▸ Work to complete: Check every line of the entries for the string "assign" and return the ones that contain it.

▸ Stored data:
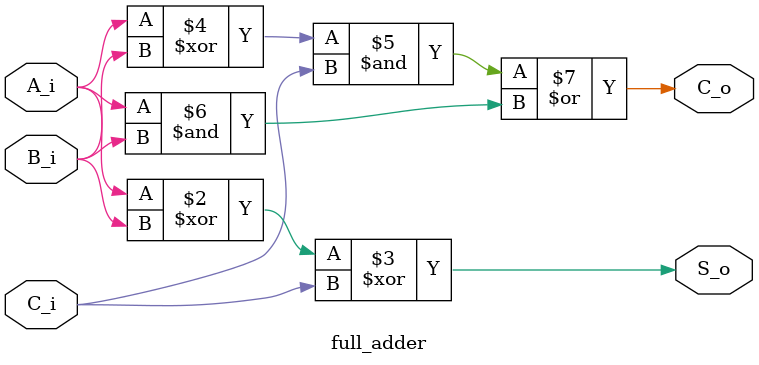
<source format=v>

`timescale 10ns/1ps
module full_adder
(					//Inputs
					input 		A_i,
					input 		B_i,
					input			C_i,
					//Outputs
					output reg	S_o,
					output reg	C_o
);

// ------------------------ Initializing Outputs ---------------------------------
initial begin
	S_o <= 1'b0;
	C_o <= 1'b0;
end

// --------------------------- Define Outputs ------------------------------------
always @ * begin
	S_o	<= A_i ^ B_i ^ C_i;
	C_o	<= ((A_i ^ B_i) & C_i) | (A_i & B_i);
end

endmodule
// ----------------------- Full Adder Module End ---------------------------------
// -------------------------------- EOF ------------------------------------------
</source>
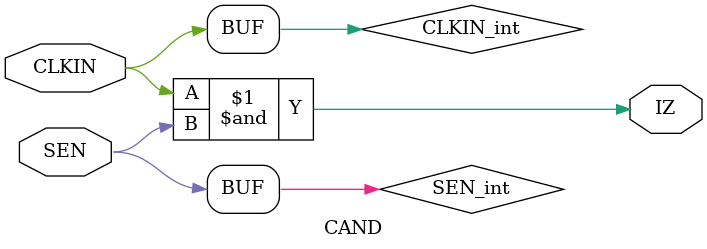
<source format=v>

`timescale 1ns/10ps

module CAND(SEN, CLKIN, IZ);
    input wire SEN, CLKIN;

    (* DELAY_CONST_SEN="1e-10" *)  // No timing for the select pin
    (* clkbuf_driver *)
    output wire IZ;

    wire SEN_int, CLKIN_int;
    buf SEN_buf (SEN_int, SEN) ;
    buf CLKIN_buf (CLKIN_int, CLKIN) ;
    specify
            if (SEN == 1'b1)
               (CLKIN => IZ) = (0,0);
       //(SEN => IZ) = (0,0);
    endspecify
    
    assign IZ = CLKIN_int & SEN_int; 

endmodule 

</source>
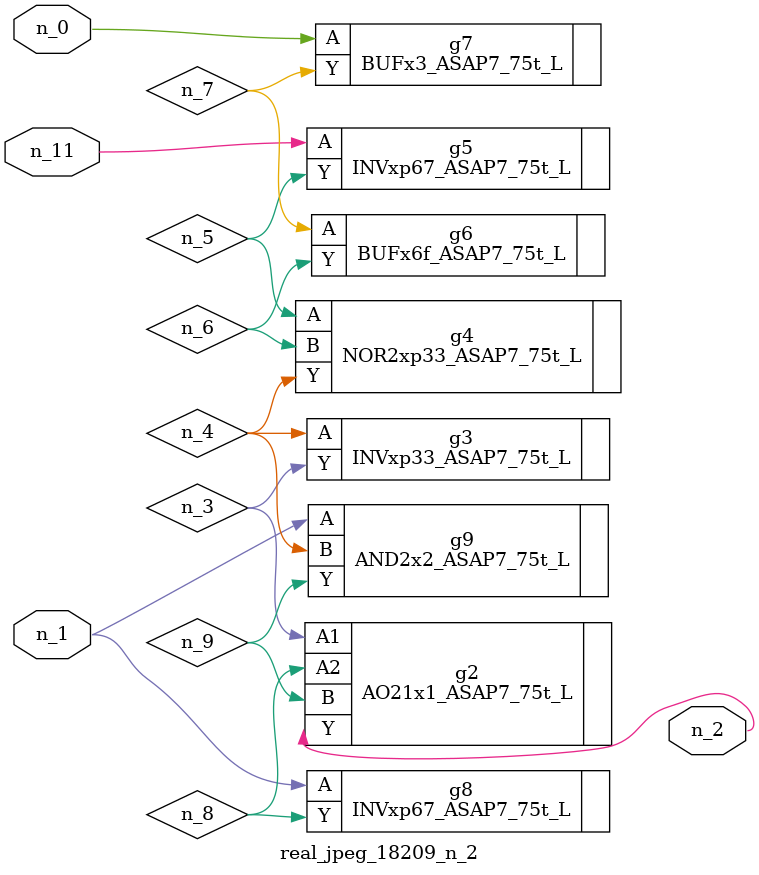
<source format=v>
module real_jpeg_18209_n_2 (n_1, n_11, n_0, n_2);

input n_1;
input n_11;
input n_0;

output n_2;

wire n_5;
wire n_8;
wire n_4;
wire n_6;
wire n_7;
wire n_3;
wire n_9;

BUFx3_ASAP7_75t_L g7 ( 
.A(n_0),
.Y(n_7)
);

INVxp67_ASAP7_75t_L g8 ( 
.A(n_1),
.Y(n_8)
);

AND2x2_ASAP7_75t_L g9 ( 
.A(n_1),
.B(n_4),
.Y(n_9)
);

AO21x1_ASAP7_75t_L g2 ( 
.A1(n_3),
.A2(n_8),
.B(n_9),
.Y(n_2)
);

INVxp33_ASAP7_75t_L g3 ( 
.A(n_4),
.Y(n_3)
);

NOR2xp33_ASAP7_75t_L g4 ( 
.A(n_5),
.B(n_6),
.Y(n_4)
);

BUFx6f_ASAP7_75t_L g6 ( 
.A(n_7),
.Y(n_6)
);

INVxp67_ASAP7_75t_L g5 ( 
.A(n_11),
.Y(n_5)
);


endmodule
</source>
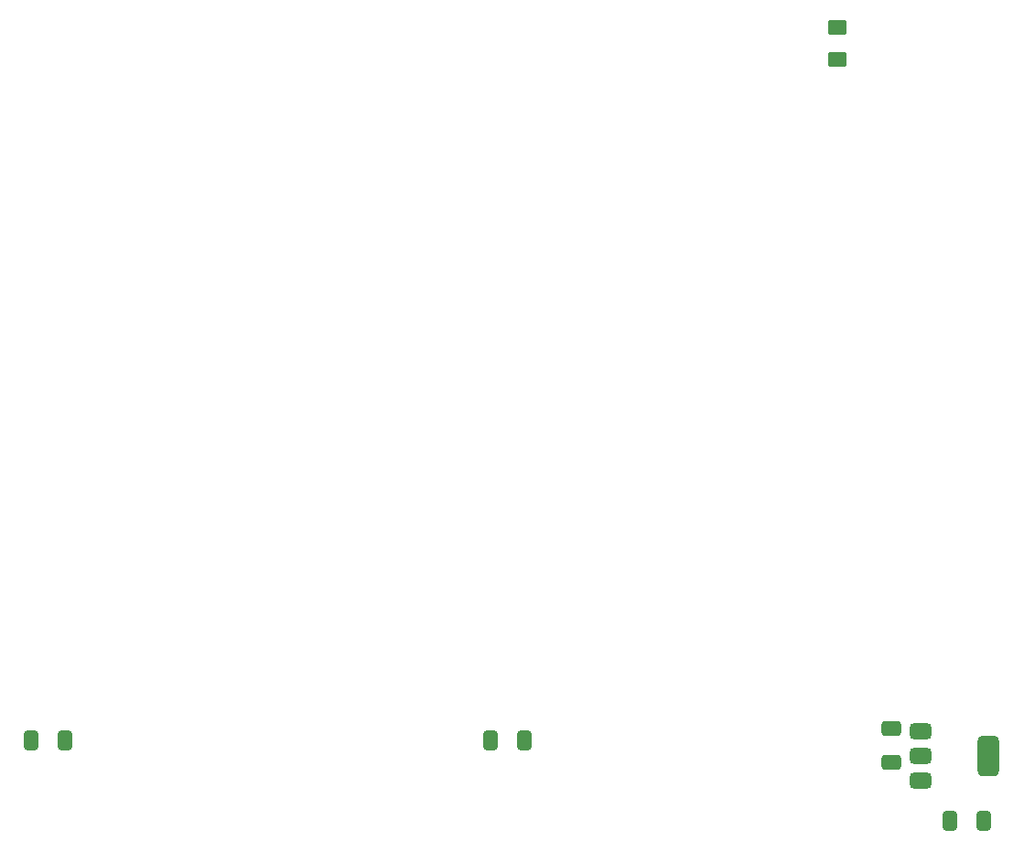
<source format=gbr>
%TF.GenerationSoftware,KiCad,Pcbnew,8.0.7*%
%TF.CreationDate,2025-02-10T21:08:13+01:00*%
%TF.ProjectId,stib_display,73746962-5f64-4697-9370-6c61792e6b69,2*%
%TF.SameCoordinates,Original*%
%TF.FileFunction,Paste,Bot*%
%TF.FilePolarity,Positive*%
%FSLAX46Y46*%
G04 Gerber Fmt 4.6, Leading zero omitted, Abs format (unit mm)*
G04 Created by KiCad (PCBNEW 8.0.7) date 2025-02-10 21:08:13*
%MOMM*%
%LPD*%
G01*
G04 APERTURE LIST*
G04 Aperture macros list*
%AMRoundRect*
0 Rectangle with rounded corners*
0 $1 Rounding radius*
0 $2 $3 $4 $5 $6 $7 $8 $9 X,Y pos of 4 corners*
0 Add a 4 corners polygon primitive as box body*
4,1,4,$2,$3,$4,$5,$6,$7,$8,$9,$2,$3,0*
0 Add four circle primitives for the rounded corners*
1,1,$1+$1,$2,$3*
1,1,$1+$1,$4,$5*
1,1,$1+$1,$6,$7*
1,1,$1+$1,$8,$9*
0 Add four rect primitives between the rounded corners*
20,1,$1+$1,$2,$3,$4,$5,0*
20,1,$1+$1,$4,$5,$6,$7,0*
20,1,$1+$1,$6,$7,$8,$9,0*
20,1,$1+$1,$8,$9,$2,$3,0*%
G04 Aperture macros list end*
%ADD10RoundRect,0.250000X0.412500X0.650000X-0.412500X0.650000X-0.412500X-0.650000X0.412500X-0.650000X0*%
%ADD11RoundRect,0.250001X0.624999X-0.462499X0.624999X0.462499X-0.624999X0.462499X-0.624999X-0.462499X0*%
%ADD12RoundRect,0.250000X-0.650000X0.412500X-0.650000X-0.412500X0.650000X-0.412500X0.650000X0.412500X0*%
%ADD13RoundRect,0.250000X-0.412500X-0.650000X0.412500X-0.650000X0.412500X0.650000X-0.412500X0.650000X0*%
%ADD14RoundRect,0.375000X-0.625000X-0.375000X0.625000X-0.375000X0.625000X0.375000X-0.625000X0.375000X0*%
%ADD15RoundRect,0.500000X-0.500000X-1.400000X0.500000X-1.400000X0.500000X1.400000X-0.500000X1.400000X0*%
G04 APERTURE END LIST*
D10*
%TO.C,C2*%
X180562500Y-91000000D03*
X177437500Y-91000000D03*
%TD*%
D11*
%TO.C,F1*%
X252000000Y-27987500D03*
X252000000Y-25012500D03*
%TD*%
D10*
%TO.C,C1*%
X223062500Y-91000000D03*
X219937500Y-91000000D03*
%TD*%
D12*
%TO.C,C5*%
X257000000Y-89937500D03*
X257000000Y-93062500D03*
%TD*%
D13*
%TO.C,C3*%
X262437500Y-98500000D03*
X265562500Y-98500000D03*
%TD*%
D14*
%TO.C,U4*%
X259700000Y-94800000D03*
X259700000Y-92500000D03*
D15*
X266000000Y-92500000D03*
D14*
X259700000Y-90200000D03*
%TD*%
M02*

</source>
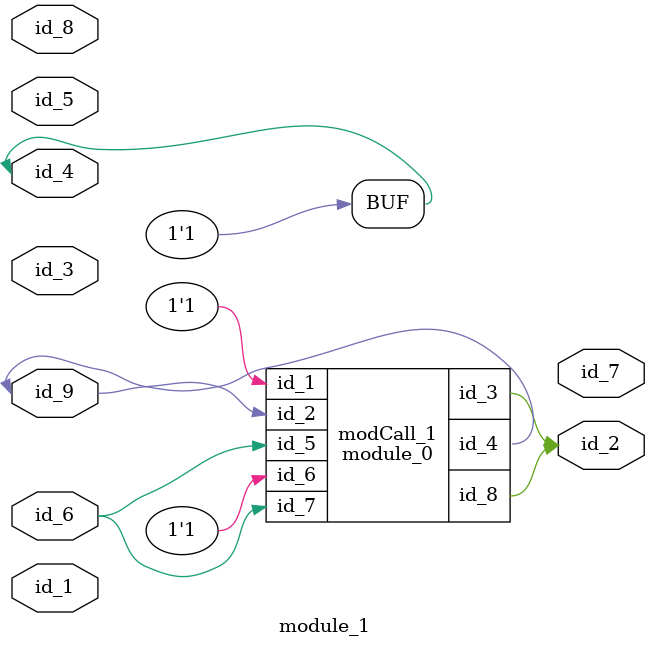
<source format=v>
module module_0 (
    id_1,
    id_2,
    id_3,
    id_4,
    id_5,
    id_6,
    id_7,
    id_8
);
  output wire id_8;
  input wire id_7;
  input wire id_6;
  input wire id_5;
  output wire id_4;
  output wire id_3;
  input wire id_2;
  input wire id_1;
endmodule
module module_1 (
    id_1,
    id_2,
    id_3,
    id_4,
    id_5,
    id_6,
    id_7,
    id_8,
    id_9
);
  inout wire id_9;
  inout wire id_8;
  output wire id_7;
  inout wire id_6;
  inout wire id_5;
  inout wire id_4;
  input wire id_3;
  output wire id_2;
  input wire id_1;
  assign id_4 = -1;
  module_0 modCall_1 (
      id_4,
      id_9,
      id_2,
      id_9,
      id_6,
      id_4,
      id_6,
      id_2
  );
endmodule

</source>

▸ Task solution:
    assign IZ = CLKIN_int & SEN_int; 
  assign id_4 = -1;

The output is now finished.